PROBLEM DESCRIPTION:
Extend the "Motivation" section below, on accumulating many MMM calibration experiments over years, starting right after its final question.

TEXT EXCERPT:

%%

Motivation
Chapter 21 folded a single calibration estimate into the posterior and showed it heal the identifiability ridge: one experiment, aimed at the direction the observational data left flat, compressing the allocation posterior and shrinking the Chapter 18 EVPI gap. But a measurement program is never one experiment. An organization running an MMM accumulates geo-lift tests, holdout studies, and matched-market experiments over years — some recent and well-randomized, some stale, some of doubtful design, some measuring the same quantity and disagreeing. The driving question of this chapter is the one that follows directly: you will run not one experiment but many, over years, of varying quality and freshness. How do you accumulate them correctly — and does the decision actually converge?

%%

EXERCISE DATA:
%%

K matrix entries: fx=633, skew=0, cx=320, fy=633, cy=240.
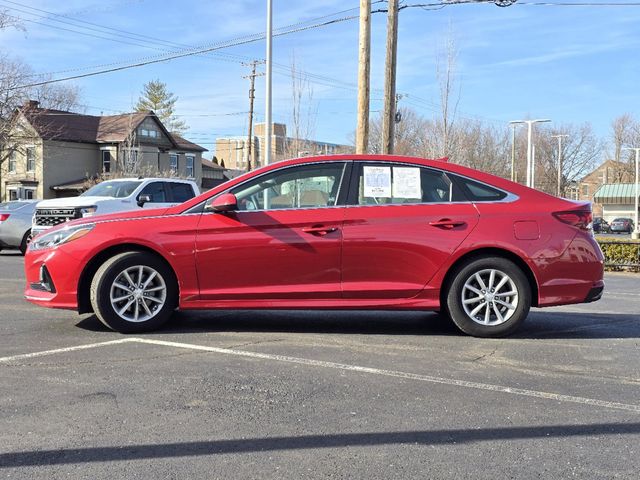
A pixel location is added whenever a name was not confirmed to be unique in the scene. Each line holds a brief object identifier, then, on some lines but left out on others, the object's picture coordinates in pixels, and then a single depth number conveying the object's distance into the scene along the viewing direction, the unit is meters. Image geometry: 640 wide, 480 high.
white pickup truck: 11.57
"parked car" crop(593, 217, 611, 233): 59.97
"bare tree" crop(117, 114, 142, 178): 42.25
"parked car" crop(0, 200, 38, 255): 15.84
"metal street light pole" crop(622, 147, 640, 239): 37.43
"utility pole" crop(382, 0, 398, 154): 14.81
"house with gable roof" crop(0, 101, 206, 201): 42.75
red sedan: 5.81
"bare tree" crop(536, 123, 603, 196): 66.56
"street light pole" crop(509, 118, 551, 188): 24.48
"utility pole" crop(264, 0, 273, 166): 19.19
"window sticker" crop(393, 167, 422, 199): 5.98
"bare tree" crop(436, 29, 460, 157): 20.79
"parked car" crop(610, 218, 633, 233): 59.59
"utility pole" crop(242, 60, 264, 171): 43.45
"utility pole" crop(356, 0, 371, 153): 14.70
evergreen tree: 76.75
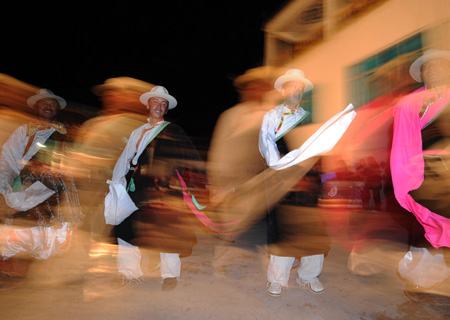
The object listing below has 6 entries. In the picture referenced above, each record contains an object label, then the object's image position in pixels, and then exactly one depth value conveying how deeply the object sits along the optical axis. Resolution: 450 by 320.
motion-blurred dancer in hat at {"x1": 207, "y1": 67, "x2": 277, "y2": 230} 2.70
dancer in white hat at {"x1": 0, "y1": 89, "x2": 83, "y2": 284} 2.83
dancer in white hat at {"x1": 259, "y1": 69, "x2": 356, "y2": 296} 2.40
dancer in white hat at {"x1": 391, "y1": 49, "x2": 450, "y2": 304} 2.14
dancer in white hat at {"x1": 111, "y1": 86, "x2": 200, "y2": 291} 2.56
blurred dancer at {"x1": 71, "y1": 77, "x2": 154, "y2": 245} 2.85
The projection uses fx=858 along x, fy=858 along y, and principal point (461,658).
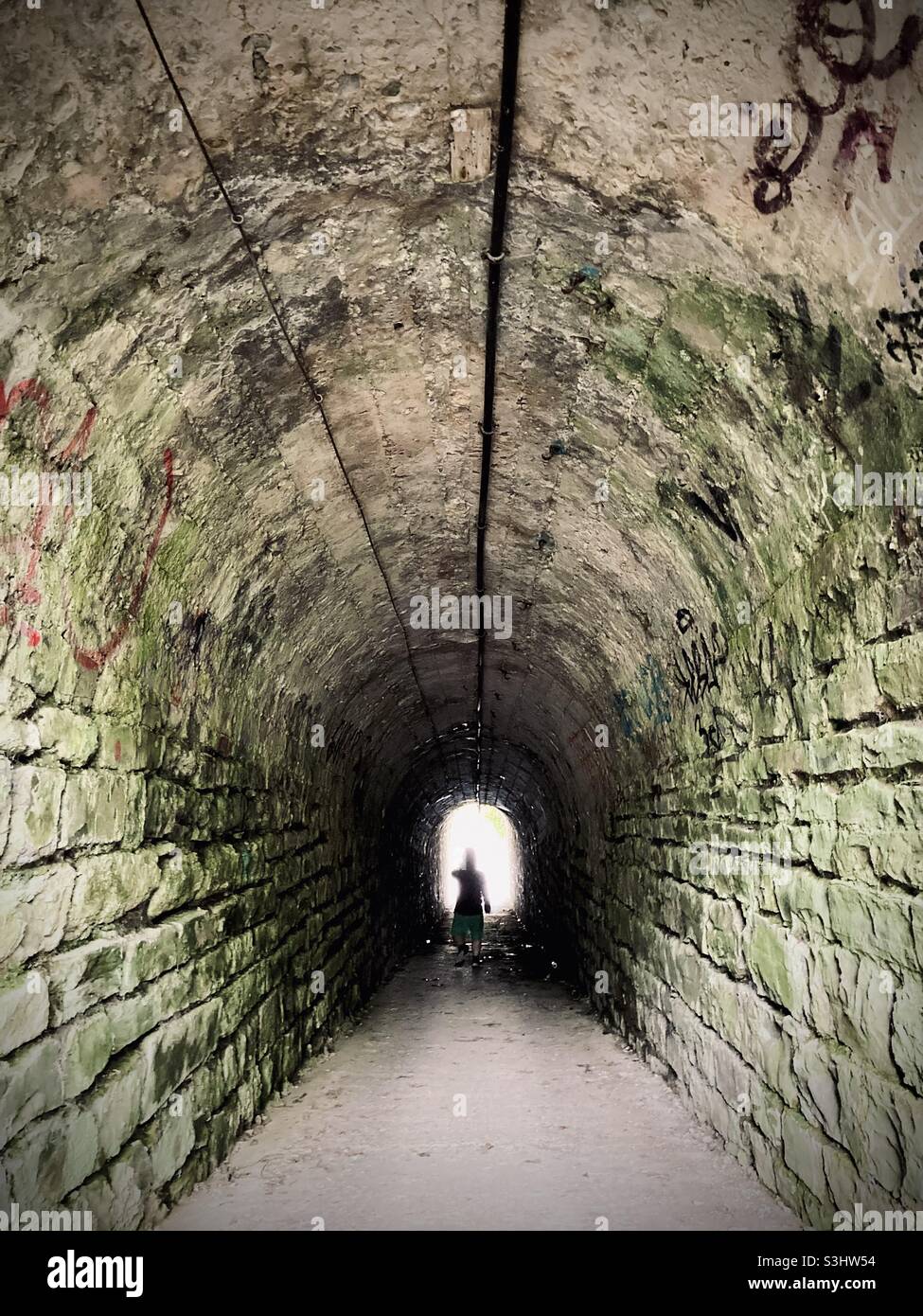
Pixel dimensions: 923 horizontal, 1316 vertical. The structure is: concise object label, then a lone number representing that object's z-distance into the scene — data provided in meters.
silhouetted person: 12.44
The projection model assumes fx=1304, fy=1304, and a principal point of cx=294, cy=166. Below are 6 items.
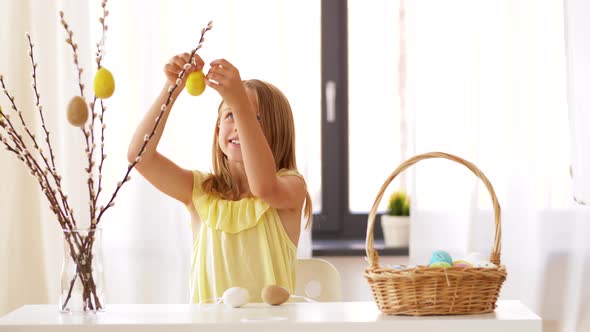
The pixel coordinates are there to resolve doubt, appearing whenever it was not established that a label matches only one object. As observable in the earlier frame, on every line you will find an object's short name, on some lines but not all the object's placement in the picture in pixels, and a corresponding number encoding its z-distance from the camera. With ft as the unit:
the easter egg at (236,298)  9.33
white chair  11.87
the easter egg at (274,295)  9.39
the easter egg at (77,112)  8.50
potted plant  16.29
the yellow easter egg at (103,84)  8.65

%%
%%

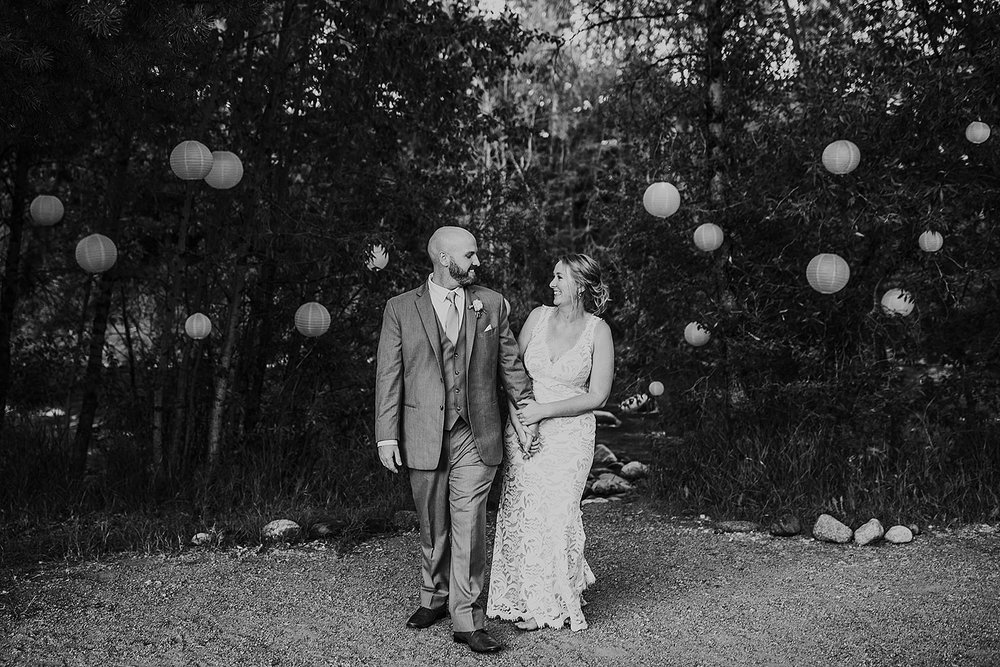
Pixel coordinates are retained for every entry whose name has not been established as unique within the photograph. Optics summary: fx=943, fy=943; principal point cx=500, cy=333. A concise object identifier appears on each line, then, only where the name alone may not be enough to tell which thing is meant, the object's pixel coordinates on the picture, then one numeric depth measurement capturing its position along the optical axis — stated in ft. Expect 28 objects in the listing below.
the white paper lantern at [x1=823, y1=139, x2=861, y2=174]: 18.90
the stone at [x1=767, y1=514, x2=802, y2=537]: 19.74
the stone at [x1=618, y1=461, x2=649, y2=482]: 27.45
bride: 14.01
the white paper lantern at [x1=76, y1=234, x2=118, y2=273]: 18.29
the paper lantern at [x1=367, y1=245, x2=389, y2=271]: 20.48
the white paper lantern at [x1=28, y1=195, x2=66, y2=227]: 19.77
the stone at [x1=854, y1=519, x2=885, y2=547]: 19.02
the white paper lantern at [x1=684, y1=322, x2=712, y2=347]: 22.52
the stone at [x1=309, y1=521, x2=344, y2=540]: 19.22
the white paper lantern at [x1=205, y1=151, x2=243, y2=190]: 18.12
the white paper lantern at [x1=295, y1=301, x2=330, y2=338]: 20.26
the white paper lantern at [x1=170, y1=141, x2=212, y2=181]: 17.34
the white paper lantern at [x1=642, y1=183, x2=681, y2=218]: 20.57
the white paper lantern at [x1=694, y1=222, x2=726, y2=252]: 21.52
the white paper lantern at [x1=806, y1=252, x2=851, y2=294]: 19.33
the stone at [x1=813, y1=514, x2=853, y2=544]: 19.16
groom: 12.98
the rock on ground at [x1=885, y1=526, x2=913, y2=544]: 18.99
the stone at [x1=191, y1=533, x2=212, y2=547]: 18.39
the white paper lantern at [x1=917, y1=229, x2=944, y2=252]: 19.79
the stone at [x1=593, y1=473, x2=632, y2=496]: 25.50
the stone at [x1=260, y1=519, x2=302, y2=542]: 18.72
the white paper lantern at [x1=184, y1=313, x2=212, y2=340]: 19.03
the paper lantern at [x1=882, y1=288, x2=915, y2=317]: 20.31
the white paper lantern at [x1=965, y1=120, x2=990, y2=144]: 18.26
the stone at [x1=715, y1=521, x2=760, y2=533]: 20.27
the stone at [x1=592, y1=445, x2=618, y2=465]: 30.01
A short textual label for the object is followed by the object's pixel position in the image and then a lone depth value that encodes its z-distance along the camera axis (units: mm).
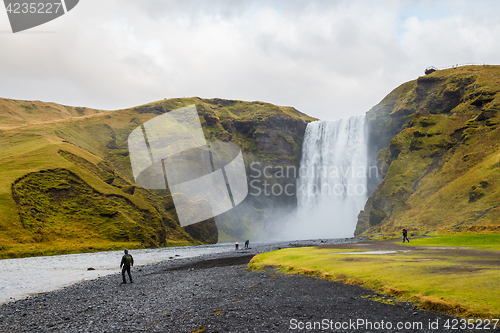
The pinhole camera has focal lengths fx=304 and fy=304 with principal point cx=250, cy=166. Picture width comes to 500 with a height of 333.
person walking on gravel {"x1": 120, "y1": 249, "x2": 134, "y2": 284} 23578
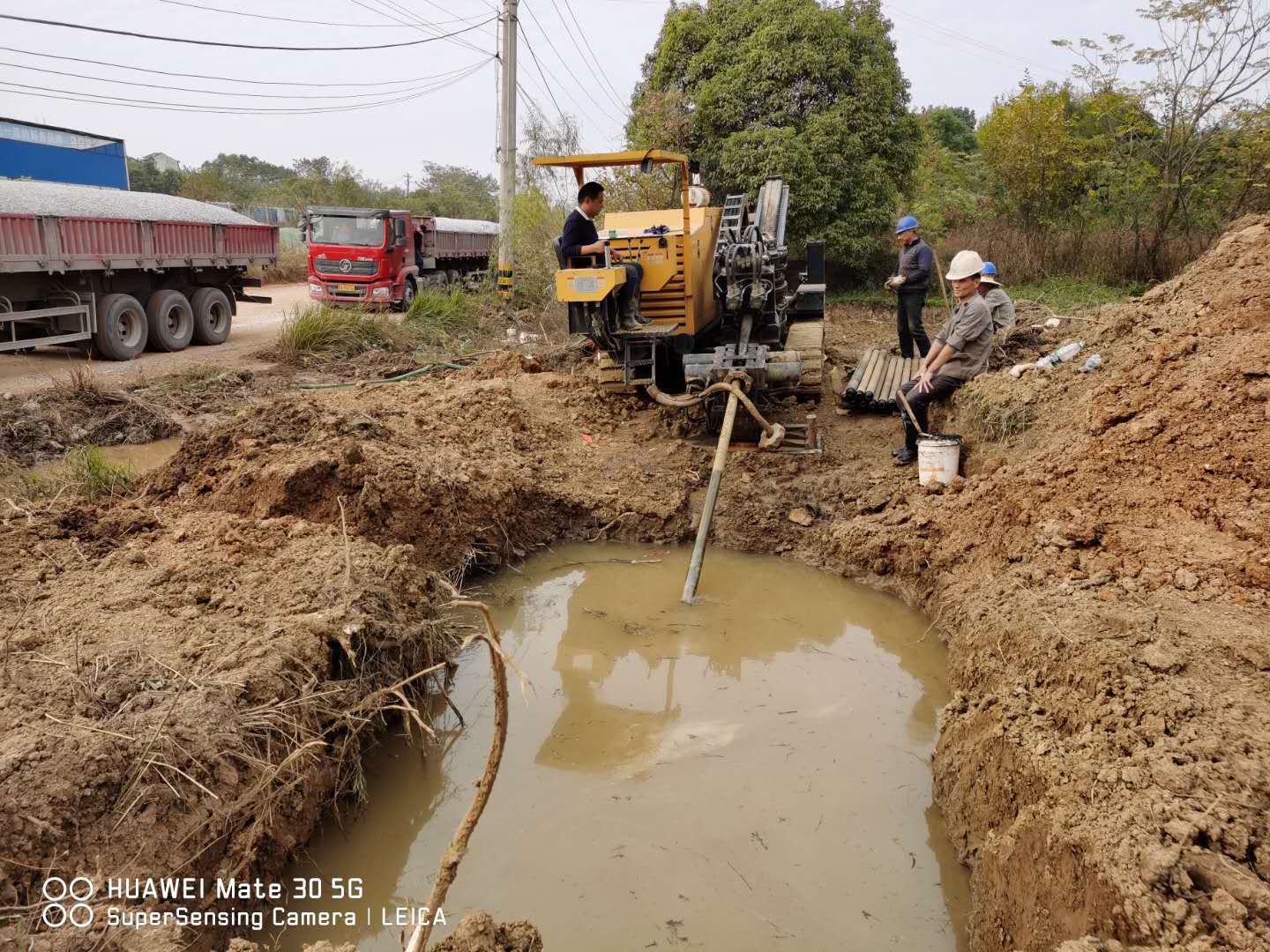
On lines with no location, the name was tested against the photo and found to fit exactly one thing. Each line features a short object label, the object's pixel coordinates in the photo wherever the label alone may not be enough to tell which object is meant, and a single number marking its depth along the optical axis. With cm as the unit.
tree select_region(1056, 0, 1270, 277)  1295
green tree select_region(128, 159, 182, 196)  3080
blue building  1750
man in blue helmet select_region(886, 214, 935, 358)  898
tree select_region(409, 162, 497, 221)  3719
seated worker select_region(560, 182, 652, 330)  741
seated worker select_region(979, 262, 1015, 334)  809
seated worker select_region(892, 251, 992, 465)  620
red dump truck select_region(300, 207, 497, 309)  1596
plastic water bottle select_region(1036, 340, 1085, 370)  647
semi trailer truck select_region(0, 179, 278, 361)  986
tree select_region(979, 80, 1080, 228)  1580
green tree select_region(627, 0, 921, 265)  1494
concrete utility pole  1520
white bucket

%%
%%

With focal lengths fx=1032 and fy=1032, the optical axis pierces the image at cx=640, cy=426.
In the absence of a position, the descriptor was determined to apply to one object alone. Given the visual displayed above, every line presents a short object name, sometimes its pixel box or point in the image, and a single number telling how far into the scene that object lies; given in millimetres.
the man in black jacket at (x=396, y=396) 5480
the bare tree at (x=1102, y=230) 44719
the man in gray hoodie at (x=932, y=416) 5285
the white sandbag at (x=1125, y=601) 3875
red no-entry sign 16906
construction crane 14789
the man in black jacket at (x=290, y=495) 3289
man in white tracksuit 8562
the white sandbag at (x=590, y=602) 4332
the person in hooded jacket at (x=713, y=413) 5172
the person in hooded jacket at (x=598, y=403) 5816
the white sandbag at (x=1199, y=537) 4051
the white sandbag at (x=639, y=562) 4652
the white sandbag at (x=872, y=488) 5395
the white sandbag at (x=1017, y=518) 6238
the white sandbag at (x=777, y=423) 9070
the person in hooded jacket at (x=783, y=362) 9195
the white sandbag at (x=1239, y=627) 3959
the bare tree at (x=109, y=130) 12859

%%

OUTPUT FOR THIS EXERCISE:
The answer is the prior store: an append-only, versioned ledger of calibration likelihood factors, keyed by the secant / tangent / validation taxonomy of Chapters 20 and 21. Each experiment enters as a factor on a functional of the response-curve parameters; the store is the running product of those factors, maintained as evidence arrives. Four mechanisms make the accumulation correct and its payoff provable. Sequential updating equals batch updating, so studies can be appended one at a time without re-fitting. Power-prior discounting and temporal decay down-weight stale or low-credibility studies, so the store tracks a drifting landscape. Hierarchical pooling reconciles studies that conflict, so disagreement inflates uncertainty rather than being compounded into false confidence. And the keystone: as ridge-aimed studies accumulate, the EVPI gap decays monotonically to zero — the loop the book has been building provably converges.
The full software-engineering build of the store — storage, schema migrations, governance, the pipeline that re-optimizes whenever a study lands — is the subject of Part VII. This chapter is the mathematics of evidence accumulation: the capstone of Part VI, where the calibration–optimization loop is closed and shown to converge.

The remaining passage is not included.